Indiana University says its Bloomington campus-wide Energy Challenge made a big difference in 2018, to the tune of 566 metric tons of carbon removed from the university’s footprint. The competition – calling on residence halls, academic and athletic facilities to make moves to save water and electricity – is part of a larger effort to make the school known for cream and crimson a little more green.
The 2018 Energy Challenge ran from October 8-November 2, with the campus’ Cyberinfrastructure Building taking the top prize. In all, Sustain IU says the four-week event generated savings of 877,416 gallons of water and 760,314 kilowatt-hours of energy.
The annual challenge is nearly 10 years old, but it continues to grow in size and scope. IU Sustainability Specialist Ashlee Wilson Fujawa says this year’s competition focused on savings as well as engagement.
"New this year we asked people to kind of commit personally with a sustainability pledge," says Fujawa. "We asked people, what are some small measure changes you could see yourself doing outside of this pledge?"
To meet that goal, Sustain IU hosted several outreach events for students and staff to talk about sustainable decision-making. The group says it gathered more than 100 signatures for the online Sustainability Pledge, in hopes students and others would take the greener habits they learned beyond the Energy Challenge.
"Even just initiatives of turning down your computer and just kind of powering off when you have an opportunity, and being mindful of when things are plugged in, that you kind of have those ‘vampire power’ opportunities," says Fujawa. "That makes up for about 10 percent of usage, so if people are unplugging things when they don’t necessarily need them, that’s just kind of building that muscle of, ‘you’re right, I don’t necessarily need this plugged in all the time,’ and you’re able to save where you can."

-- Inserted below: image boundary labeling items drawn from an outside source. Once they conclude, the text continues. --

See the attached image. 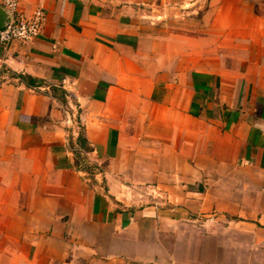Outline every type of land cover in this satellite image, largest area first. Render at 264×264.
<instances>
[{
	"label": "crops",
	"instance_id": "1",
	"mask_svg": "<svg viewBox=\"0 0 264 264\" xmlns=\"http://www.w3.org/2000/svg\"><path fill=\"white\" fill-rule=\"evenodd\" d=\"M37 8L0 48V264H264V0Z\"/></svg>",
	"mask_w": 264,
	"mask_h": 264
},
{
	"label": "built area",
	"instance_id": "2",
	"mask_svg": "<svg viewBox=\"0 0 264 264\" xmlns=\"http://www.w3.org/2000/svg\"><path fill=\"white\" fill-rule=\"evenodd\" d=\"M0 6L7 13L3 26L0 28V48L2 50H7L13 41L30 42L40 33L45 20V13L42 9L37 8L30 16L26 17L18 10L19 0H0ZM78 121L84 122V117L79 115ZM71 147L81 157L78 170L83 173L87 181L103 175L98 166L87 161L84 157V150L78 148L77 145Z\"/></svg>",
	"mask_w": 264,
	"mask_h": 264
},
{
	"label": "rangeland",
	"instance_id": "3",
	"mask_svg": "<svg viewBox=\"0 0 264 264\" xmlns=\"http://www.w3.org/2000/svg\"><path fill=\"white\" fill-rule=\"evenodd\" d=\"M193 9L194 7H189L188 9ZM196 8V7H195ZM183 9L180 7H167V8H161L159 10H155V11H151V17L154 20L159 19L160 17L163 18V20H170L173 19L175 20V18L179 17L182 14H186L182 12ZM193 14H197L196 12H194ZM51 92H53V94L57 95V96H62L63 92L60 88H51L50 87Z\"/></svg>",
	"mask_w": 264,
	"mask_h": 264
},
{
	"label": "water",
	"instance_id": "4",
	"mask_svg": "<svg viewBox=\"0 0 264 264\" xmlns=\"http://www.w3.org/2000/svg\"><path fill=\"white\" fill-rule=\"evenodd\" d=\"M5 19V11L3 9H0V28L3 26Z\"/></svg>",
	"mask_w": 264,
	"mask_h": 264
},
{
	"label": "trees",
	"instance_id": "5",
	"mask_svg": "<svg viewBox=\"0 0 264 264\" xmlns=\"http://www.w3.org/2000/svg\"><path fill=\"white\" fill-rule=\"evenodd\" d=\"M27 83L30 85H38L37 83H36V80L34 79V78H31V77H28V81H27ZM82 144H83V142H82Z\"/></svg>",
	"mask_w": 264,
	"mask_h": 264
}]
</instances>
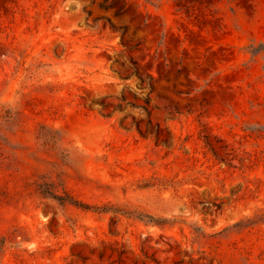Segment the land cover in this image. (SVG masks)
<instances>
[{"label": "rangeland", "instance_id": "rangeland-1", "mask_svg": "<svg viewBox=\"0 0 264 264\" xmlns=\"http://www.w3.org/2000/svg\"><path fill=\"white\" fill-rule=\"evenodd\" d=\"M0 264H264V0H0Z\"/></svg>", "mask_w": 264, "mask_h": 264}, {"label": "trees", "instance_id": "trees-1", "mask_svg": "<svg viewBox=\"0 0 264 264\" xmlns=\"http://www.w3.org/2000/svg\"><path fill=\"white\" fill-rule=\"evenodd\" d=\"M126 3L122 6V9L125 7ZM56 197L58 198H61L62 200H67V201H70L72 203H75L77 205H81V206H84V207H88L89 204L85 203V202H81L79 200H75L72 196L68 195V194H65V196H58V195H55Z\"/></svg>", "mask_w": 264, "mask_h": 264}]
</instances>
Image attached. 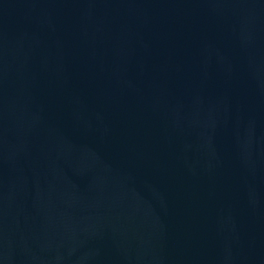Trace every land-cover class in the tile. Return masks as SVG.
<instances>
[{"label":"water","instance_id":"obj_1","mask_svg":"<svg viewBox=\"0 0 264 264\" xmlns=\"http://www.w3.org/2000/svg\"><path fill=\"white\" fill-rule=\"evenodd\" d=\"M0 264H264V0H0Z\"/></svg>","mask_w":264,"mask_h":264}]
</instances>
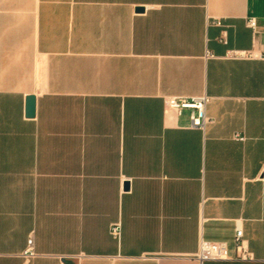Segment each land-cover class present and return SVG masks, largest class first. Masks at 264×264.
Here are the masks:
<instances>
[{"label": "crops", "instance_id": "obj_1", "mask_svg": "<svg viewBox=\"0 0 264 264\" xmlns=\"http://www.w3.org/2000/svg\"><path fill=\"white\" fill-rule=\"evenodd\" d=\"M0 264H264V0H0Z\"/></svg>", "mask_w": 264, "mask_h": 264}, {"label": "built area", "instance_id": "obj_2", "mask_svg": "<svg viewBox=\"0 0 264 264\" xmlns=\"http://www.w3.org/2000/svg\"><path fill=\"white\" fill-rule=\"evenodd\" d=\"M217 23L219 24L218 21ZM247 25L252 30H254L256 26V19L254 17H249L247 19ZM219 40L222 43L226 42L224 33L220 35ZM228 56L232 58H248L254 57L255 55L245 51L232 50L228 53ZM209 100L210 97L206 95L191 97L190 99L185 97L167 96L164 97L163 103L166 108L172 109L176 114H180L182 110L187 109L189 111L188 126L202 129L207 119L205 115V108ZM243 139V137L239 138V140ZM120 233V223H112L109 227V234L114 239H118L120 238ZM233 240L237 251L236 256L238 258L249 259L252 257L251 253L247 250L245 240L242 237V229L237 222L235 223ZM20 256L24 260H31L39 256V254L36 253L34 250L32 234L28 236L26 240V245L23 251L21 252ZM227 256V244L225 241H200L198 251L194 255V257L198 260H221L226 259Z\"/></svg>", "mask_w": 264, "mask_h": 264}, {"label": "water", "instance_id": "obj_3", "mask_svg": "<svg viewBox=\"0 0 264 264\" xmlns=\"http://www.w3.org/2000/svg\"><path fill=\"white\" fill-rule=\"evenodd\" d=\"M136 10H142V8H137ZM34 106H35L34 96L32 95L27 96L25 98V109H24V115L26 117H32L34 115Z\"/></svg>", "mask_w": 264, "mask_h": 264}]
</instances>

She says, for the first time, the office also worked with IUPUI’s interns to assist with the 2018 challenge. Fujawa says Sustain IU interns worked with IUPUI to put together a challenge on that campus as well. The idea, Fujawa adds, is to grow sustainability efforts and allow for knowledge transfer among campuses.
The university launched the Office of Sustainability in 2008 in hopes of bringing together the efforts from several groups working on various environmental and sustainability initiatives. It rebranded to Sustain IU in 2018 in hopes of creating a culture of sustainability at IU from academics to operations.
The effort is also written into Indiana University’s current Bicentennial Strategic Plan, which calls for “sustainability, stewardship and accountability for the natural, human and economic resources and relationships entrusted to IU.”
The office, however, hopes the benefits of its efforts grow beyond the walls of its campuses. Sustain IU has launched a program at IU Bloomington, IUPUI and IU South Bend to identify students interested in sustainability and encouraging them to live and work in the state by providing externship opportunities with Indiana nonprofits, corporations and municipalities.
"So we’re not only building a pipeline of talent," says Fujawa, "we’re showing students that you don’t need to go to a coast to do that, you can really invest in your state right here."
Whether they lead to full-time careers or just a few habit changes in everyday life, Sustain IU is hoping its efforts are building “ambassadors of sustainability” that will take those practices throughout Indiana and beyond.
Fujawa says “small, mindful changes” from students and staff can make a big difference.
Fujawa says prospective students like to see a green commitment from universities they are considering.